I've had a lot to say about Trump, not much about the Trump-Russia sideshow that's been raging in Washington, which has seemed to me either a non-story or a distraction. Trump's admiration for Putin is easy to explain purely in terms of his psychological disturbance, without recourse to any of the tall tales circulating. Of course, the Russia issue may finally turn some Republicans against Trump, which would be salutary, but that's a separate matter.
In any case, philosophy PhD student Philippe Lemoine (Cornell) has undertaken a rather detailed examination of the allegations and the evidence for them; here's his summary with links:
In Trump, Russia and the media – The hacking of the Democratic party and private cybersecurity companies (part 1), Trump, Russia and the media – The administration makes its case and it’s the red scare all over again (part 2), Trump, Russia and the media – The Buzzfeed dossier and the bankruptcy of journalism (part 3) and Trump, Russia and the media – The deep state against Trump and the threat on democracy (part 4), I review the evidence on the various allegations that have been made about the relationship between Trump and Russia, as well as the way in which the media has covered that issue.

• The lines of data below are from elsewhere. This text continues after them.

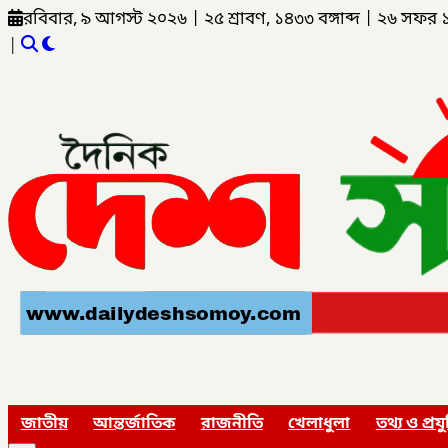
রবিবার, ৯ আগস্ট ২০২৬
|
২৫ শ্রাবণ, ১৪৩৩ বঙ্গাব্দ
|
২৬ সফর 
|
জাতীয়
আন্তর্জাতিক
রাজনীতি
খেলাধুলা
তথ্য ও প্রযু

I conclude that, depending on the allegation, the evidence ranges from weak to completely preposterous. In the process, I document a shocking amount of bias and incompetence on the part of journalists, who clearly aren’t doing their job. The whole thing is more than 16,000 words long and contain 137 hyperlinks, which is why I made it a four-part series of posts. As far as I know, this is by far the most thorough discussion of the allegations that have been made about Trump and Russia out there, which I think is very important because this story is being used to prevent Trump from pursuing a détente with Russia.
I've not read all of this, but what I have read is interesting and usefully documented. You can comment at Mr. Lemoine's blog on his analysis. Refreshingly, he writes elsewhere on his blog, "I don’t believe that I should be protected from criticism for what I say by the fact that I’m a graduate student."